■ What is needed: Would you transcribe each entry exactly as it stands, omitting the pictures?

:: Available data ::

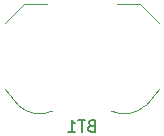
<source format=gbr>
%TF.GenerationSoftware,KiCad,Pcbnew,9.0.5*%
%TF.CreationDate,2025-10-25T12:16:36-07:00*%
%TF.ProjectId,1stproject,31737470-726f-46a6-9563-742e6b696361,rev?*%
%TF.SameCoordinates,Original*%
%TF.FileFunction,Legend,Bot*%
%TF.FilePolarity,Positive*%
%FSLAX46Y46*%
G04 Gerber Fmt 4.6, Leading zero omitted, Abs format (unit mm)*
G04 Created by KiCad (PCBNEW 9.0.5) date 2025-10-25 12:16:36*
%MOMM*%
%LPD*%
G01*
G04 APERTURE LIST*
%ADD10C,0.150000*%
%ADD11C,0.120000*%
G04 APERTURE END LIST*
D10*
X110785714Y-74006009D02*
X110642857Y-74053628D01*
X110642857Y-74053628D02*
X110595238Y-74101247D01*
X110595238Y-74101247D02*
X110547619Y-74196485D01*
X110547619Y-74196485D02*
X110547619Y-74339342D01*
X110547619Y-74339342D02*
X110595238Y-74434580D01*
X110595238Y-74434580D02*
X110642857Y-74482200D01*
X110642857Y-74482200D02*
X110738095Y-74529819D01*
X110738095Y-74529819D02*
X111119047Y-74529819D01*
X111119047Y-74529819D02*
X111119047Y-73529819D01*
X111119047Y-73529819D02*
X110785714Y-73529819D01*
X110785714Y-73529819D02*
X110690476Y-73577438D01*
X110690476Y-73577438D02*
X110642857Y-73625057D01*
X110642857Y-73625057D02*
X110595238Y-73720295D01*
X110595238Y-73720295D02*
X110595238Y-73815533D01*
X110595238Y-73815533D02*
X110642857Y-73910771D01*
X110642857Y-73910771D02*
X110690476Y-73958390D01*
X110690476Y-73958390D02*
X110785714Y-74006009D01*
X110785714Y-74006009D02*
X111119047Y-74006009D01*
X110261904Y-73529819D02*
X109690476Y-73529819D01*
X109976190Y-74529819D02*
X109976190Y-73529819D01*
X108833333Y-74529819D02*
X109404761Y-74529819D01*
X109119047Y-74529819D02*
X109119047Y-73529819D01*
X109119047Y-73529819D02*
X109214285Y-73672676D01*
X109214285Y-73672676D02*
X109309523Y-73767914D01*
X109309523Y-73767914D02*
X109404761Y-73815533D01*
D11*
%TO.C,BT1*%
X103450000Y-70925000D02*
X104600000Y-72275000D01*
X105100000Y-63675000D02*
X103450000Y-65325000D01*
X105100000Y-63675000D02*
X107000000Y-63675000D01*
X114900000Y-63675000D02*
X113000000Y-63675000D01*
X116550000Y-65325000D02*
X114900000Y-63675000D01*
X116550000Y-70925000D02*
X115400000Y-72275000D01*
X107498306Y-72771459D02*
G75*
G02*
X104600000Y-72275000I-1098306J2296459D01*
G01*
X115400000Y-72275000D02*
G75*
G02*
X112504098Y-72772607I-1800000J1800000D01*
G01*
%TD*%
M02*

</source>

:::

■ Response:
<source format=gbr>
%TF.GenerationSoftware,KiCad,Pcbnew,9.0.5*%
%TF.CreationDate,2025-10-25T12:16:36-07:00*%
%TF.ProjectId,1stproject,31737470-726f-46a6-9563-742e6b696361,rev?*%
%TF.SameCoordinates,Original*%
%TF.FileFunction,Legend,Bot*%
%TF.FilePolarity,Positive*%
%FSLAX46Y46*%
G04 Gerber Fmt 4.6, Leading zero omitted, Abs format (unit mm)*
G04 Created by KiCad (PCBNEW 9.0.5) date 2025-10-25 12:16:36*
%MOMM*%
%LPD*%
G01*
G04 APERTURE LIST*
%ADD10C,0.150000*%
%ADD11C,0.120000*%
G04 APERTURE END LIST*
D10*
X110785714Y-74006009D02*
X110642857Y-74053628D01*
X110642857Y-74053628D02*
X110595238Y-74101247D01*
X110595238Y-74101247D02*
X110547619Y-74196485D01*
X110547619Y-74196485D02*
X110547619Y-74339342D01*
X110547619Y-74339342D02*
X110595238Y-74434580D01*
X110595238Y-74434580D02*
X110642857Y-74482200D01*
X110642857Y-74482200D02*
X110738095Y-74529819D01*
X110738095Y-74529819D02*
X111119047Y-74529819D01*
X111119047Y-74529819D02*
X111119047Y-73529819D01*
X111119047Y-73529819D02*
X110785714Y-73529819D01*
X110785714Y-73529819D02*
X110690476Y-73577438D01*
X110690476Y-73577438D02*
X110642857Y-73625057D01*
X110642857Y-73625057D02*
X110595238Y-73720295D01*
X110595238Y-73720295D02*
X110595238Y-73815533D01*
X110595238Y-73815533D02*
X110642857Y-73910771D01*
X110642857Y-73910771D02*
X110690476Y-73958390D01*
X110690476Y-73958390D02*
X110785714Y-74006009D01*
X110785714Y-74006009D02*
X111119047Y-74006009D01*
X110261904Y-73529819D02*
X109690476Y-73529819D01*
X109976190Y-74529819D02*
X109976190Y-73529819D01*
X108833333Y-74529819D02*
X109404761Y-74529819D01*
X109119047Y-74529819D02*
X109119047Y-73529819D01*
X109119047Y-73529819D02*
X109214285Y-73672676D01*
X109214285Y-73672676D02*
X109309523Y-73767914D01*
X109309523Y-73767914D02*
X109404761Y-73815533D01*
D11*
%TO.C,BT1*%
X103450000Y-70925000D02*
X104600000Y-72275000D01*
X105100000Y-63675000D02*
X103450000Y-65325000D01*
X105100000Y-63675000D02*
X107000000Y-63675000D01*
X114900000Y-63675000D02*
X113000000Y-63675000D01*
X116550000Y-65325000D02*
X114900000Y-63675000D01*
X116550000Y-70925000D02*
X115400000Y-72275000D01*
X107498306Y-72771459D02*
G75*
G02*
X104600000Y-72275000I-1098306J2296459D01*
G01*
X115400000Y-72275000D02*
G75*
G02*
X112504098Y-72772607I-1800000J1800000D01*
G01*
%TD*%
M02*

</source>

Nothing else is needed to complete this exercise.